Symbolic powers and integral closures via extremal ideals
Trung Chau, Art Duval, Sara Faridi, Thiago Holleben, Susan Morey, Liana Şega
TL;DR
The paper develops a universal framework to study powers and symbolic powers of square-free monomial ideals by embedding them into the powers and symbolic powers of a single highly symmetric extremal ideal $\\mathcal{E}_q$ via a ring homomorphism $\\psi_I$. It proves that $\\overline{I^r} =\\psi_I(\\overline{\\mathcal{E}_q^r})R$ and $I^{(r)} =\\psi_I(\\mathcal{E_q^{(r)}})R$, providing test elements $g(r,q)$ and $h(r,q)$ to decide equality with ordinary powers and to detect non-equality in many cases.
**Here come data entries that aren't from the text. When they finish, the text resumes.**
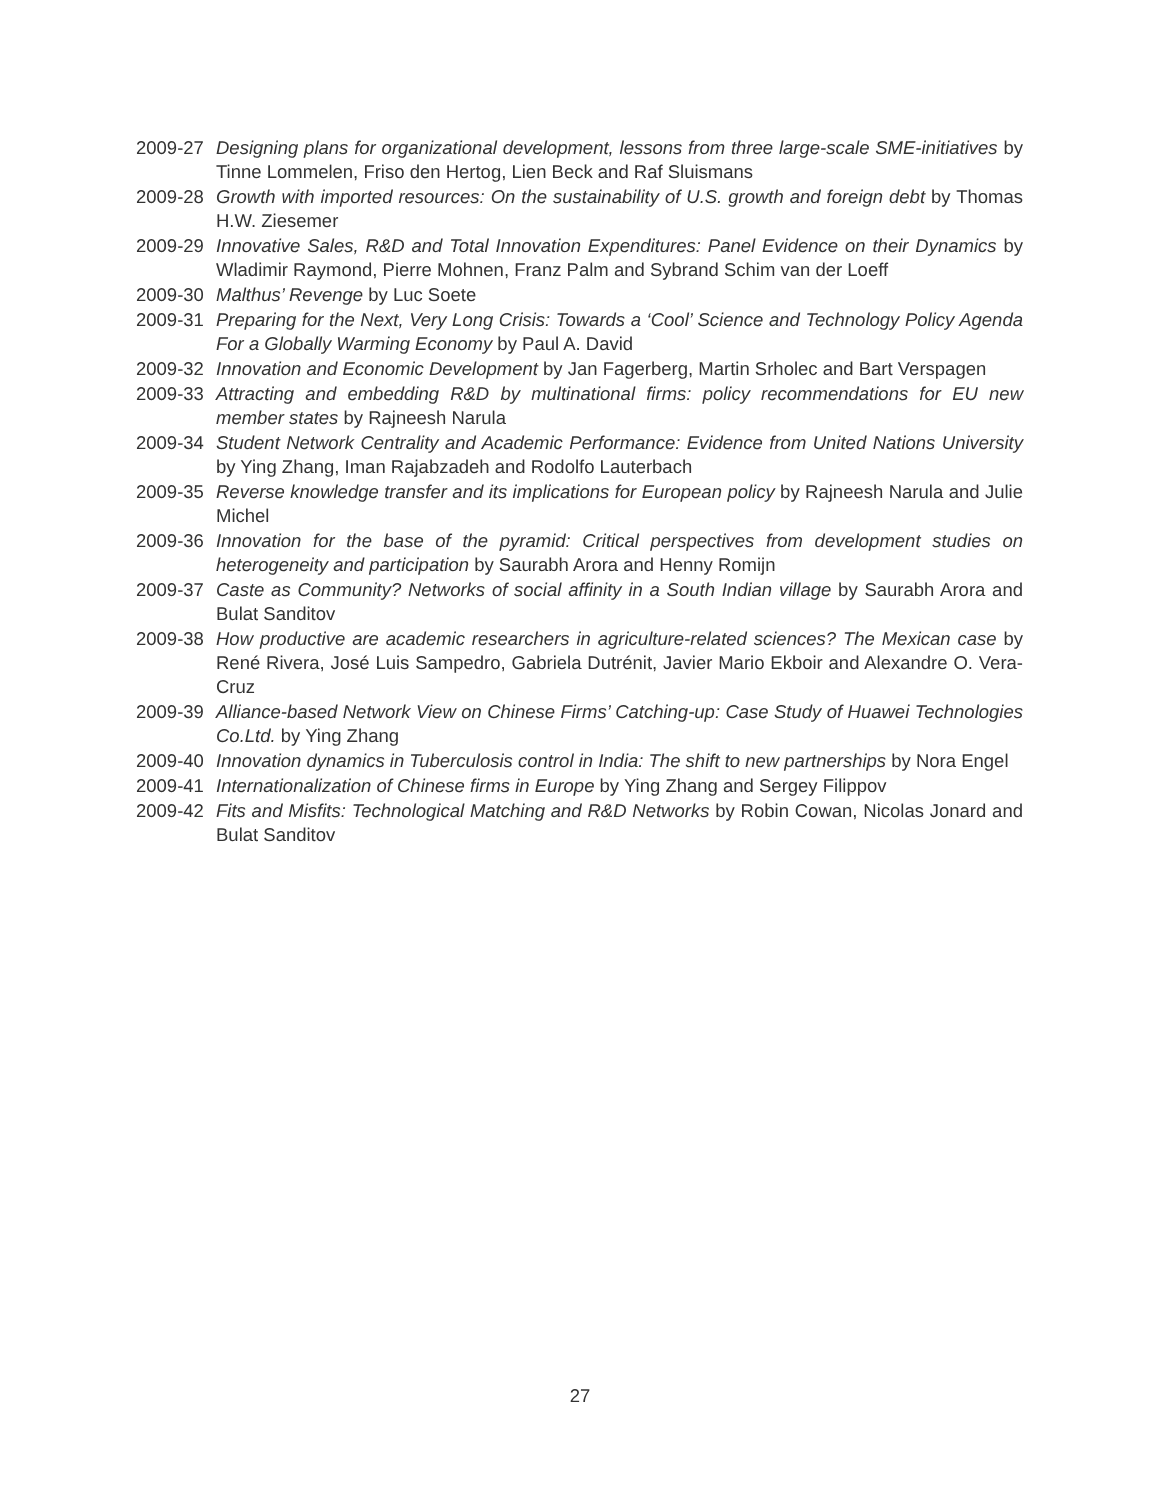2009-27 Designing plans for organizational development, lessons from three large-scale SME-initiatives by Tinne Lommelen, Friso den Hertog, Lien Beck and Raf Sluismans
2009-28 Growth with imported resources: On the sustainability of U.S. growth and foreign debt by Thomas H.W. Ziesemer
2009-29 Innovative Sales, R&D and Total Innovation Expenditures: Panel Evidence on their Dynamics by Wladimir Raymond, Pierre Mohnen, Franz Palm and Sybrand Schim van der Loeff
2009-30 Malthus’ Revenge by Luc Soete
2009-31 Preparing for the Next, Very Long Crisis: Towards a ‘Cool’ Science and Technology Policy Agenda For a Globally Warming Economy by Paul A. David
2009-32 Innovation and Economic Development by Jan Fagerberg, Martin Srholec and Bart Verspagen
2009-33 Attracting and embedding R&D by multinational firms: policy recommendations for EU new member states by Rajneesh Narula
2009-34 Student Network Centrality and Academic Performance: Evidence from United Nations University by Ying Zhang, Iman Rajabzadeh and Rodolfo Lauterbach
2009-35 Reverse knowledge transfer and its implications for European policy by Rajneesh Narula and Julie Michel
2009-36 Innovation for the base of the pyramid: Critical perspectives from development studies on heterogeneity and participation by Saurabh Arora and Henny Romijn
2009-37 Caste as Community? Networks of social affinity in a South Indian village by Saurabh Arora and Bulat Sanditov
2009-38 How productive are academic researchers in agriculture-related sciences? The Mexican case by René Rivera, José Luis Sampedro, Gabriela Dutrénit, Javier Mario Ekboir and Alexandre O. Vera-Cruz
2009-39 Alliance-based Network View on Chinese Firms’ Catching-up: Case Study of Huawei Technologies Co.Ltd. by Ying Zhang
2009-40 Innovation dynamics in Tuberculosis control in India: The shift to new partnerships by Nora Engel
2009-41 Internationalization of Chinese firms in Europe by Ying Zhang and Sergey Filippov
2009-42 Fits and Misfits: Technological Matching and R&D Networks by Robin Cowan, Nicolas Jonard and Bulat Sanditov
27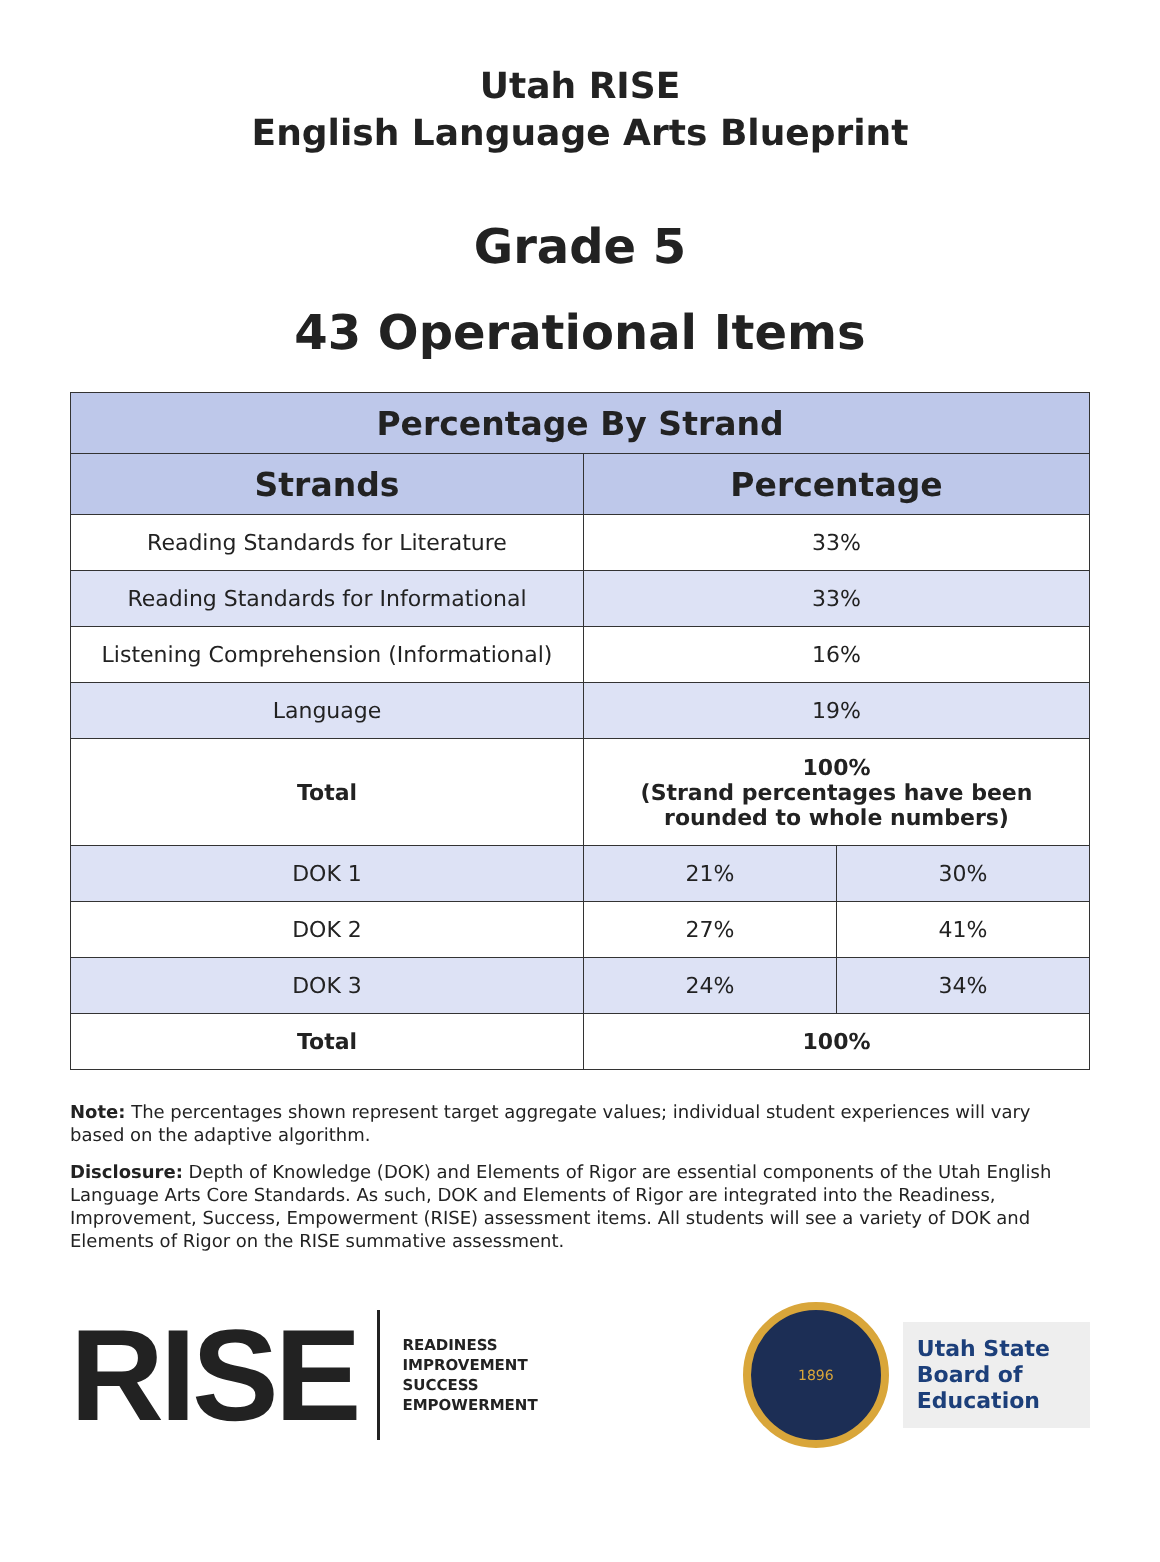Utah RISE
English Language Arts Blueprint
Grade 5
43 Operational Items
| Percentage By Strand | | |
| --- | --- | --- |
| Strands | Percentage | |
| Reading Standards for Literature | 33% | |
| Reading Standards for Informational | 33% | |
| Listening Comprehension (Informational) | 16% | |
| Language | 19% | |
| Total | 100% (Strand percentages have been rounded to whole numbers) | |
| DOK 1 | 21% | 30% |
| DOK 2 | 27% | 41% |
| DOK 3 | 24% | 34% |
| Total | 100% | |
Note: The percentages shown represent target aggregate values; individual student experiences will vary based on the adaptive algorithm.
Disclosure: Depth of Knowledge (DOK) and Elements of Rigor are essential components of the Utah English Language Arts Core Standards. As such, DOK and Elements of Rigor are integrated into the Readiness, Improvement, Success, Empowerment (RISE) assessment items. All students will see a variety of DOK and Elements of Rigor on the RISE summative assessment.
RISE
READINESS
IMPROVEMENT
SUCCESS
EMPOWERMENT
1896
Utah State
Board of
Education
The framework yields explicit descriptions and generators for $I^{(2)}$, sharp bounds for integral defects, symbolic defects, and resurgences, and translates many computations into linear programming problems on $\\mathcal{E}_q$, while preserving LCM structures to transfer Betti-number information from the extremal ideal to any $I$. This reduces infinitely many algebraic questions to a finite, symmetric model, enabling concrete algorithmic and geometric approaches to longstanding containment and homological problems.
Abstract
This paper demonstrates that extremal ideals can be used to great effect to compute integral closures of powers and symbolic powers of square-free monomial ideals. We show that the generators of these powers are images of the generators of the corresponding powers of extremal ideals under a specific ring homomorphism. Extremal ideals provide sharp bounds for a variety of invariants widely studied in the literature, including resurgence, asymptotic resurgence, and symbolic defect, as well as Betti numbers of symbolic powers and of integral closures of powers of square-free monomial ideals. When restricted to the class of extremal ideals, algebraic computations are reduced to problems of discrete geometry and linear programming, allowing the use of a wide variety of techniques. As a result, in situations where computations are feasible for extremal ideals, we provide concrete sharp bounds for many of these invariants. Our methods reduce finding homological invariants and algebraic constructions for infinitely many ideals to computations for a single highly symmetric ideal, based solely on the number of generators.